The exact lines from the start of the material below through the line holding "means that in" are the answer; return those, pictures excluded.

-------------------------

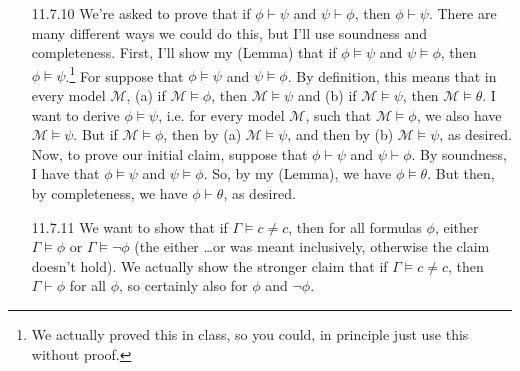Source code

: \begin{itemize}
                          \item[11.7.10] We're asked to prove that if
                            $\phi\vdash\psi$ and $\psi\vdash\phi$,
                            then $\phi\vdash\psi$. There are many
                            different ways we could do this, but I'll
                            use soundness and completeness. First,
                            I'll show my (Lemma) that  if
                            $\phi\vDash\psi$ and $\psi\vDash\phi$,
                            then $\phi\vDash\psi$.\footnote{We
                              actually proved this in class, so you
                              could, in principle just use this
                              without proof.} For suppose that
                            $\phi\vDash\psi$ and
                            $\psi\vDash\phi$. By definition, this
                            means that in every 
                            model $\mathcal{M}$, (a) if $\mathcal{M}\vDash
                            \phi$, then $\mathcal{M}\vDash \psi$ and (b)
                            if $\mathcal{M}\vDash \psi$, then
                            $\mathcal{M}\vDash\theta$. I want to
                            derive $\phi\vDash\psi$, i.e. for every
                            model $\mathcal{M}$,
                            such that $\mathcal{M}\vDash\phi$, we also
                            have $\mathcal{M}\vDash\psi$. But if
                            $\mathcal{M}\vDash\phi$, then by (a)
                            $\mathcal{M}\vDash\psi$, and then by (b)
                            $\mathcal{M}\vDash\psi$, as desired. Now,
                            to prove our initial claim, suppose that
                            $\phi\vdash\psi$ and $\psi\vdash\phi$. By
                            soundness, I have that  $\phi\vDash\psi$
                            and $\psi\vDash\phi$. So, by my (Lemma), we
                            have $\phi\vDash\theta$. But then, by
                            completeness, we have $\phi\vdash\theta$,
                            as desired.

                            \item[11.7.11] We want to show that if
                              $\Gamma\vDash c\neq c$, then for all
                              formulas $\phi$, either $\Gamma\vDash\phi$ or
                              $\Gamma\vDash\neg\phi$ (the either
                              \dots or was meant
                              inclusively, otherwise the claim doesn't
                              hold). We actually show the stronger
                              claim that if $\Gamma\vDash c\neq c$,
                              then $\Gamma\vdash\phi$ for all $\phi$,
                              so certainly also for $\phi$ and
                              $\neg\phi$.


\end{itemize}
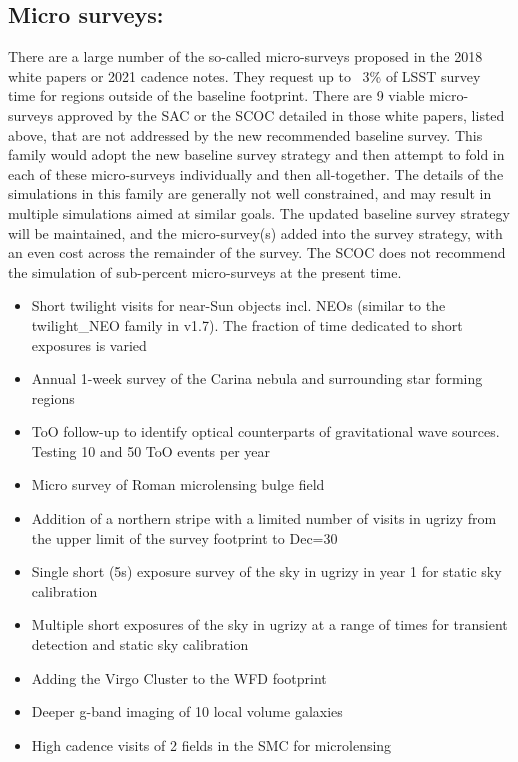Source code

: \subsection{Micro surveys: }
There are a large number of the so-called micro-surveys proposed in the 2018 white papers or 2021 cadence notes. They request up to ~3\% of LSST survey time for regions outside of the baseline footprint. There are 9 viable micro-surveys approved by the SAC or the SCOC detailed in those white papers, listed above, that are not addressed by the new recommended baseline survey. This family would adopt the new baseline survey strategy and then attempt to fold in each of these micro-surveys individually and then all-together. The details of the simulations in this family are generally not well constrained, and may result in multiple simulations aimed at similar goals. The updated baseline survey strategy will be maintained, and the micro-survey(s) added into the survey strategy, with an even cost across the remainder of the survey. The SCOC does not recommend the simulation of sub-percent micro-surveys at the present time.
\begin{itemize}
\item Short twilight visits for near-Sun objects incl. NEOs (similar to the twilight\_NEO family in v1.7). The fraction of time dedicated to short exposures is varied
\item Annual 1-week survey of the Carina nebula and surrounding star forming regions
\item ToO follow-up to identify optical counterparts of gravitational wave sources. Testing 10 and 50 ToO events per year
\item Micro survey of Roman microlensing bulge field
\item Addition of a northern stripe with a limited number of visits in ugrizy from the upper limit of the survey footprint to Dec=30
\item Single short (5s) exposure survey of the sky in ugrizy in year 1 for static sky calibration %
\item Multiple short exposures of the sky in ugrizy at a range of times for transient detection and static sky calibration %
\item Adding the Virgo Cluster to the WFD footprint
\item Deeper g-band imaging of 10 local volume galaxies
\item High cadence visits of 2 fields in the SMC for microlensing
\end{itemize}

-------------------------

__Solution for this exercise__
Source code

: \begin{itemize}
                          \item[11.7.10] We're asked to prove that if
                            $\phi\vdash\psi$ and $\psi\vdash\phi$,
                            then $\phi\vdash\psi$. There are many
                            different ways we could do this, but I'll
                            use soundness and completeness. First,
                            I'll show my (Lemma) that  if
                            $\phi\vDash\psi$ and $\psi\vDash\phi$,
                            then $\phi\vDash\psi$.\footnote{We
                              actually proved this in class, so you
                              could, in principle just use this
                              without proof.} For suppose that
                            $\phi\vDash\psi$ and
                            $\psi\vDash\phi$. By definition, this
                            means that in every 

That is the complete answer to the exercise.